Does this make sense to you?  For Jesus—like the Hebrew prophets before him—economics and spirituality are two sides of the very same coin.  So to speak.  Abundance is the language of grace, the practice of hope, and perhaps the face of Christ’s resurrection among us.  On the third rock from the sun.

But David’s anthem is some kind of wake-up call, right?  If we continue to turn away from abundance as a spiritual practice, we desensitize our souls to the wonders of creation.  As if creation is a zero-sum game, a lottery you only win if you’re lucky.  If we continue to deny Lazarus’ place at the table, if we continue to blame Lazarus for our political woes and despair, we waste our passion on consumption and our creativity on materialism.  And if we give up on tundras and oceans, coral reefs and climate refugees, we give up on ourselves.  We give up on hope.  And that’s a spiritual thing.  That’s a chasm that will hurt our generation and every generation for years and years to come.  The chasm, Jesus says, is sad and serious business.

Tuesday, November 8, 2022

ELECTION DAY: "A Pastoral Letter"

Tuesday 5 pm

Friends, siblings, partners in ministry,

I imagine you've voted already, and if not, I imagine you're on your way.  If--by some chance--you're undecided as to whether it's worth it, I hope you'll take a breath and make a plan to head out soon.  In a season of distrust and cultural conflict, splitting families and communities across the continent, voting is one of the most constructive choices you can make.  Democracy requires full participation and active engagement.  It says HOPE.  It says WE CAN.  It says THERE'S A FUTURE FOR US ALL.

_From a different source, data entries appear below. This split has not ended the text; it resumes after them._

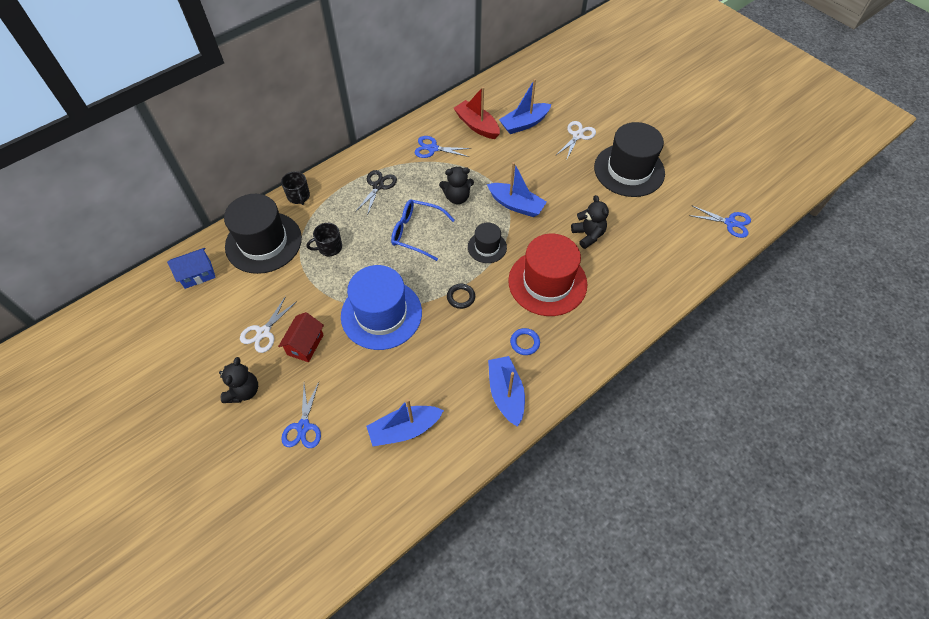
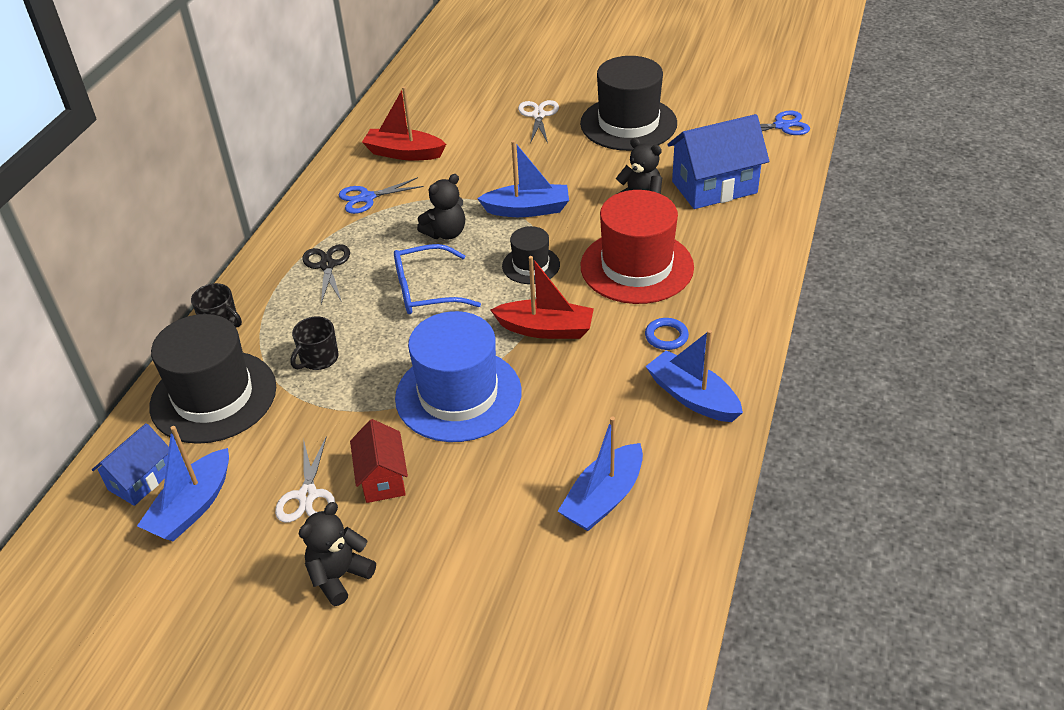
camera: 30 degrees left, 15 degrees down
black teddy bear [219,357,258,403] -> black teddy bear turned 120 degrees counterclockwise [299,502,376,606]
blue scissors [281,382,321,448] -> none
black ring [447,284,475,309] -> red boat [490,256,594,339]
blue boat [499,79,551,134] -> blue boat moved to [137,426,229,541]
none -> blue house [667,114,769,209]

So I urge you NOT to allow the purveyors of chaos to distract you.  They have many reasons for peddling cynicism and dissuading us from participating.  They're hoping you'll sit this one out, and let desperate and divisive candidates move easily to the front.  I'm not one to tell you how to vote (or for whom)--but I am certainly urging you to resist their disspiriting rhetoric and anti-democratic program.  You should vote.  We all should vote.  Every one of our voices should count.

Last month, with some of you, I walked across the Edmund Pettus Bridge in Selma, Alabama, for the first time.  On that bridge, in 1965, civil rights activists joined school children, elders, shopkeepers, teachers, religious leaders and hundreds of others to confront the forces of violence intimidating voters of color and restricting democratic participation to favor white elites.  John Lewis and so many others crossed that bridge twice, insisting that nonviolence and faith could and would overcome anti-democratic and racist currents in American life.

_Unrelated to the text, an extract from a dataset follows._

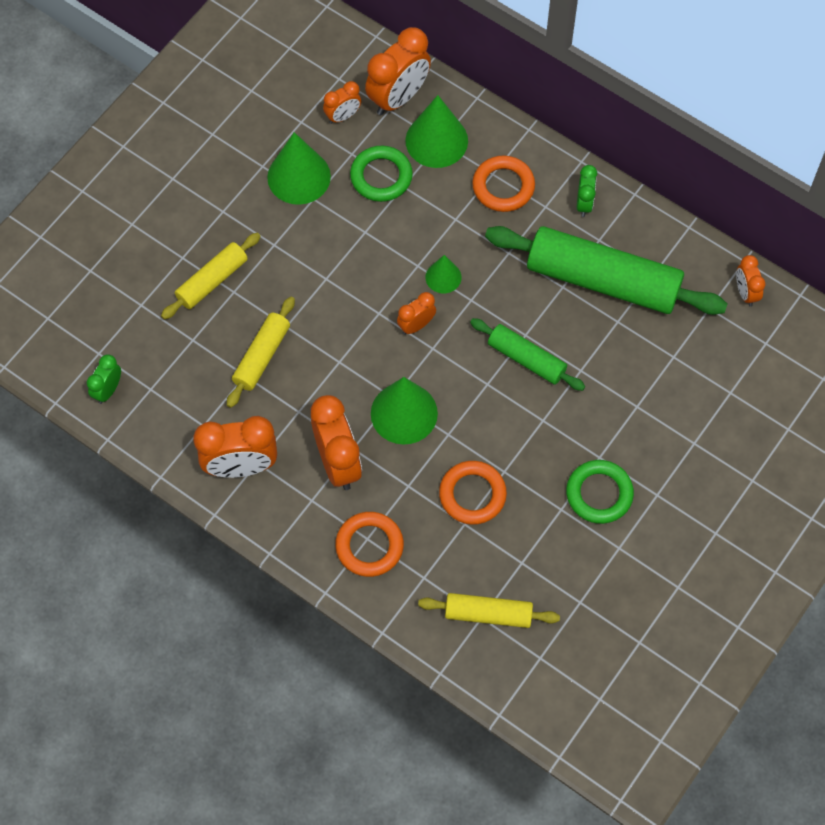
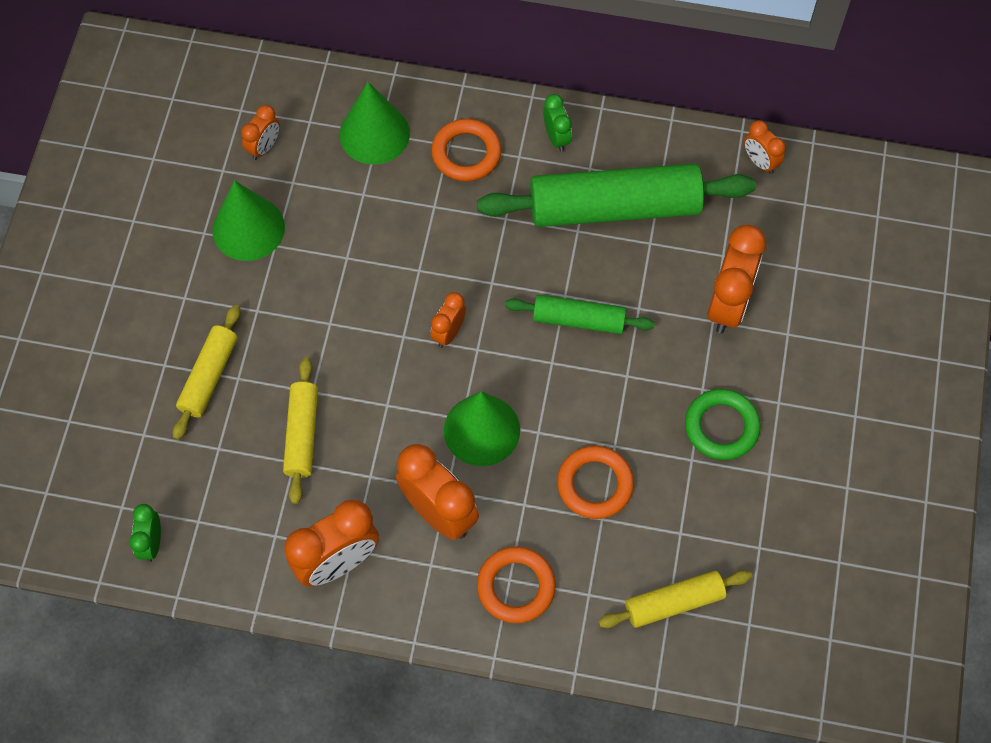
camera: 25 degrees left, 0 degrees up
green ring [350,146,413,202] -> none
orange clock [365,27,431,115] -> orange clock moved to [707,225,766,333]
green cone [426,255,461,293] -> none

In 2022, that bridge is still being crossed, day by day, election by election.  Sadly, there are still many (far too many) among us who would use every means available to deny equality, to restrict voting rights, to rig the system in favor of white nationalists and their corporate benefactors.  In the name of all that is fair and just, we must not sit idly by.  We must step into the flow of history, onto the nonviolent path of democratic engagement.  And we must vote!

One last thing...it's possible that the results of today's election will prove maddening, even disheartening to us.  A former president--undermining democratic practice on all fronts, and pushing candidates who do the same--may step back into view as a viable candidate in 2024.  Among us, especially those of us in the church, hopelessness is not an option.  God refuses to yield the future to authoritarian despots and warmongering emperors.  On the other side of this election, the country will need churches like ours to stand firm and tall as beacons of resilient and defiant hope--grounded in the ways of love and nonviolence, committed to compassionate resistance at every turn

If that's what comes of this election, I'll be there looking for you on the other side.